USD/JPY Current Price: 109.50
- Softer-than-expected US employment report helped the yen recover some ground.
- Japan data mixed, continues to indicate moderated economic growth.
- USD/JPY easing, but bearish potential limited, according to intraday technical readings.
The dollar rallied against the JPY throughout the week but was unable to take the 109.70 price zone, where sellers have been aligned since last December, ending Friday little changed around 109.50. The USD/JPY pair traded as high as 109.68, as risk-appetite weighed on the safe-haven yen. Japanese data released at the beginning of the day came in mixed, at November Overall Household Spending, which declined by 2.0%, well below the 2.5% advance expected. The preliminary estimate for the Leading Economic Index for the same month, beat expectations by printing at 90.9, while the Coincident Index came in at 95.1, also above the market’s forecast.
The rally stalled after a softer-than-anticipated US employment report, which led to some losses in Wall Street, and also to a retracement in US government debt yields. The yield on the benchmark 10-year note finished the week at 1.82 after peaking mid-week at 1.87%. Japan will kick-start the week with a holiday, which means there won’t be macroeconomic releases.

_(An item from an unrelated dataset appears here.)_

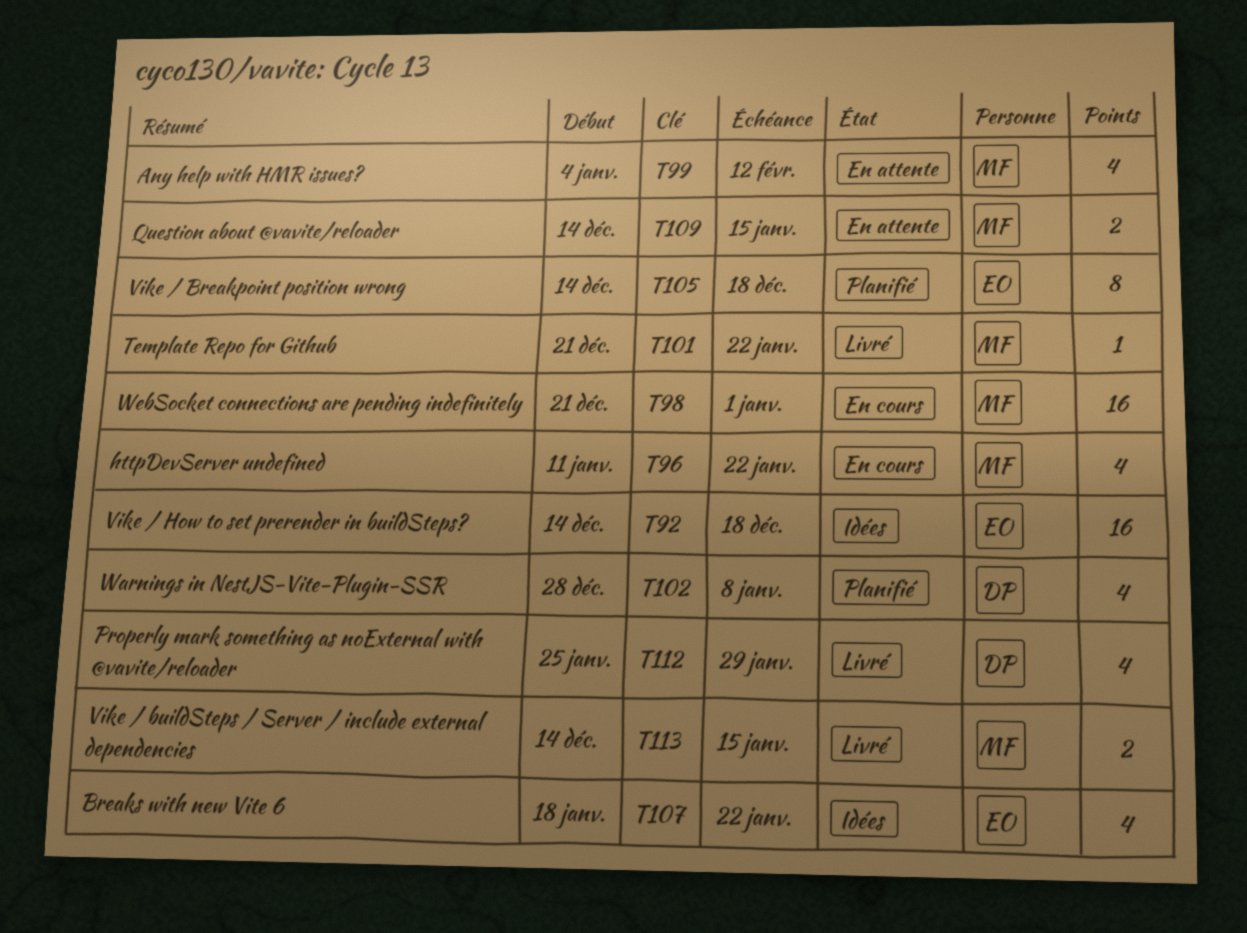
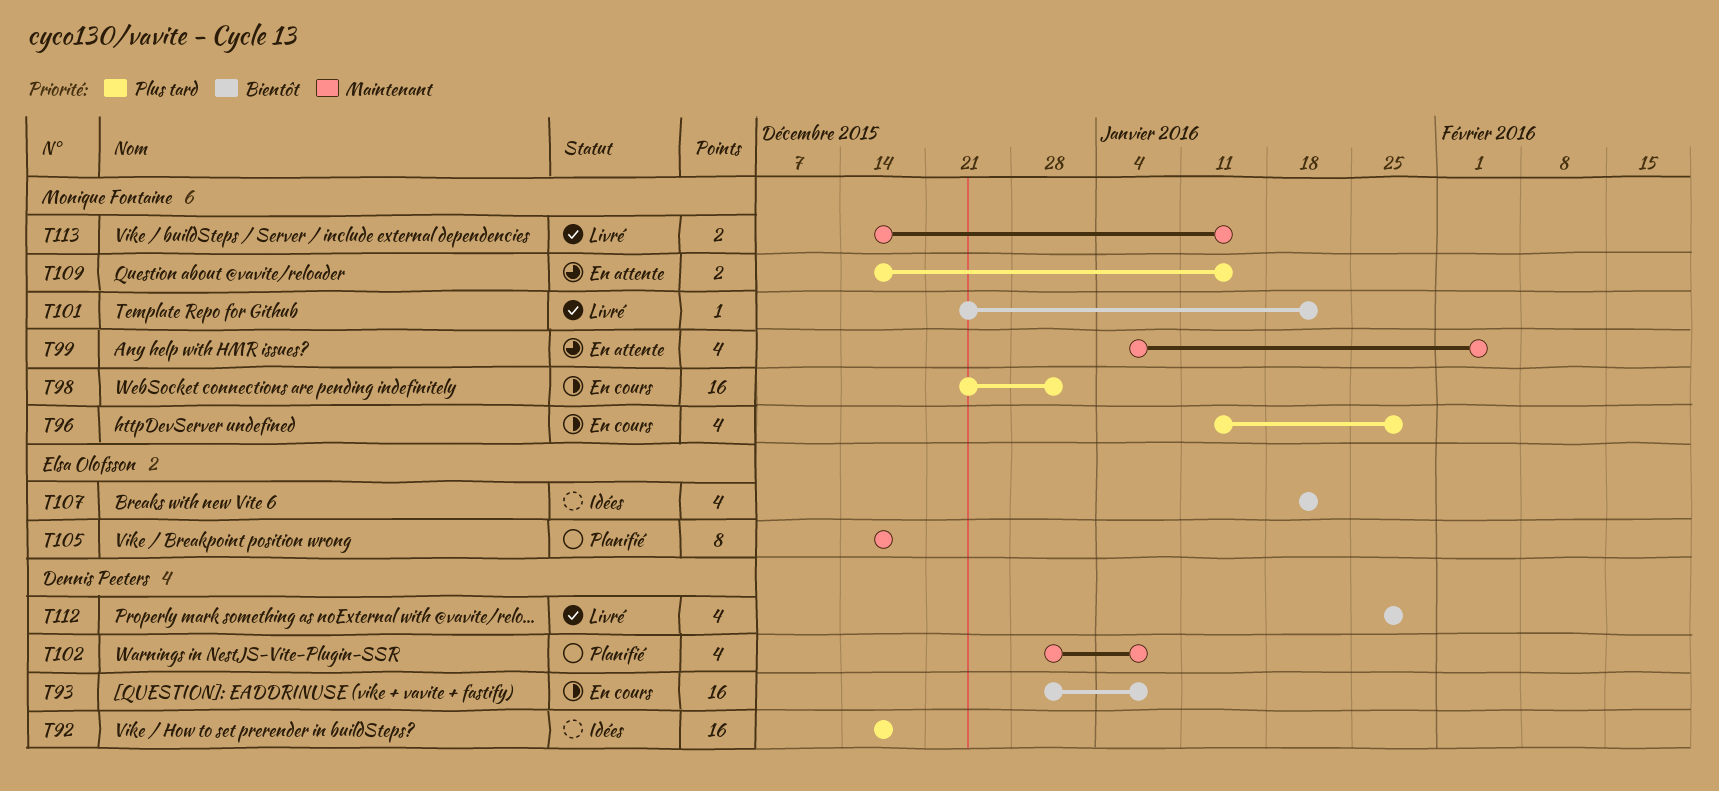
T92, owner: Elsa Olofsson -> Dennis Peeters
T93: none -> present
T96, due: Jan 22 -> Jan 29
T99, due: Feb 12 -> Feb 5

USD/JPY short-term technical outlook
The USD/JPY pair’s bullish stance persists, although it’s losing momentum. In the daily chart, the pair is still above all of its moving averages, while the Momentum indicator is barely entering positive levels and the RSI turning lower, currently at around 57. In the shorter term, and according to the 4-hour chart, the bearish potential is limited, as technical indicators are easing from extreme overbought levels, while the pair develops above all of its moving averages. A firmly bullish 20 SMA is crossing above the larger ones. The pair could turn bearish once below 108.90 a critical Fibonacci support level.